ESPN's Chad Ford ranked Vonleh fifth overall, a couple of spots ahead of Gordon and Randle. Separating that tier has been among the most difficult aspects of sorting out the draft as an evaluator, but my final board agreed with Ford's ranking.

Named the Big Ten Freshman of the Year, Vonleh brings a traditional stretch 4 skill set to Charlotte. Tom Crean rarely allowed him to step beyond the three-point line, but he hit at a 48.5 percent clip on a limited 33-shot sample. Vonleh took only 41 jumpers the entire 2013-14 season, though he ranked in the 98th percentile in points per possession, according to Synergy Sports (subscription required).
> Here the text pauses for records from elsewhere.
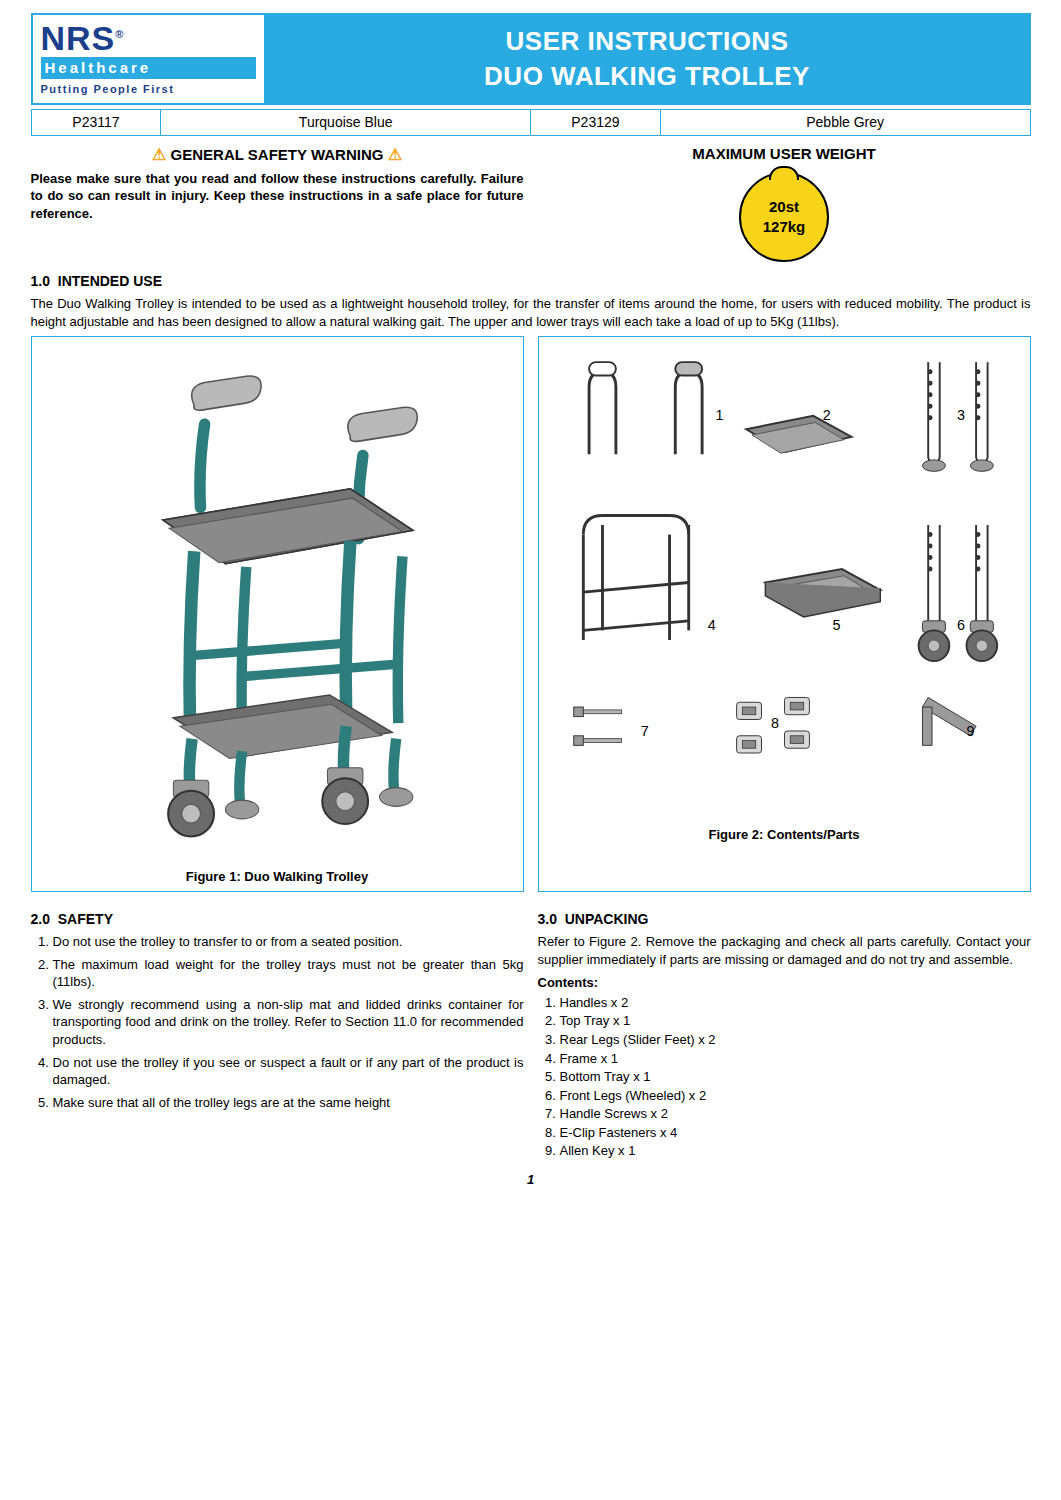NRS®
Healthcare
Putting People First
USER INSTRUCTIONS
DUO WALKING TROLLEY
| P23117 | Turquoise Blue | P23129 | Pebble Grey |
⚠ GENERAL SAFETY WARNING ⚠
Please make sure that you read and follow these instructions carefully. Failure to do so can result in injury. Keep these instructions in a safe place for future reference.
MAXIMUM USER WEIGHT
20st
127kg
1.0 INTENDED USE
The Duo Walking Trolley is intended to be used as a lightweight household trolley, for the transfer of items around the home, for users with reduced mobility. The product is height adjustable and has been designed to allow a natural walking gait. The upper and lower trays will each take a load of up to 5Kg (11lbs).
Figure 1: Duo Walking Trolley
1 2 3 4 5 6 7 8 9
Figure 2: Contents/Parts
2.0 SAFETY
Do not use the trolley to transfer to or from a seated position.
The maximum load weight for the trolley trays must not be greater than 5kg (11lbs).
We strongly recommend using a non-slip mat and lidded drinks container for transporting food and drink on the trolley. Refer to Section 11.0 for recommended products.
Do not use the trolley if you see or suspect a fault or if any part of the product is damaged.
Make sure that all of the trolley legs are at the same height
3.0 UNPACKING
Refer to Figure 2. Remove the packaging and check all parts carefully. Contact your supplier immediately if parts are missing or damaged and do not try and assemble.
Contents:
Handles x 2
Top Tray x 1
Rear Legs (Slider Feet) x 2
Frame x 1
Bottom Tray x 1
Front Legs (Wheeled) x 2
Handle Screws x 2
E-Clip Fasteners x 4
Allen Key x 1
1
"Some people say Chris Bosh because he can step out and shoot the three," Vonleh told reporters of his NBA comparisons at the combine. "Paul Millsap. I’ve heard a little bit of LaMarcus Aldridge too because he can play inside and out. But I’m just trying to be my own player."

Feb 27, 2014; Bloomington, IN, USA;  Indiana Hoosiers forward Noah Vonleh (1) and Iowa Hawkeyes center Gabriel Olaseni (0) battle for position at Assembly Hall. Indiana won 93-86. Mandatory Credit: Pat Lovell-USA TODAY Sports

Vonleh may not like the comparisons. But the Hornets are going to hope those players become his NBA contemporaries. His usage on mid-range and three-point shots should see a marked uptick as soon as next season, with the Hornets looking to get Vonleh involved in pick-and-pop plays. Only 17 times last season did Vonleh attempt a field goal as a pick-and-roll man, per Synergy Sports.

It's unclear how much Vonleh's reliance on post-ups—nearly 30 percent of his possessions were logged as post plays by Synergy—was schematic versus his own preference. NBA teams are utilizing the post less than ever as a scoring mechanism. Expect Vonleh to concentrate on improving his jumper and to utilize it far more often.

Like an overwhelming majority of prospects, team defense concepts are a work in progress. Vonleh is a hard worker and rebounded well in college, though, so it might not be as steep of a climb for him as other underclassmen.

Watching film, you can get a very clear picture of what Vonleh could become at the next level. Even if it's not a Bosh-level superstar, Charlotte got someone who should start for a very long time.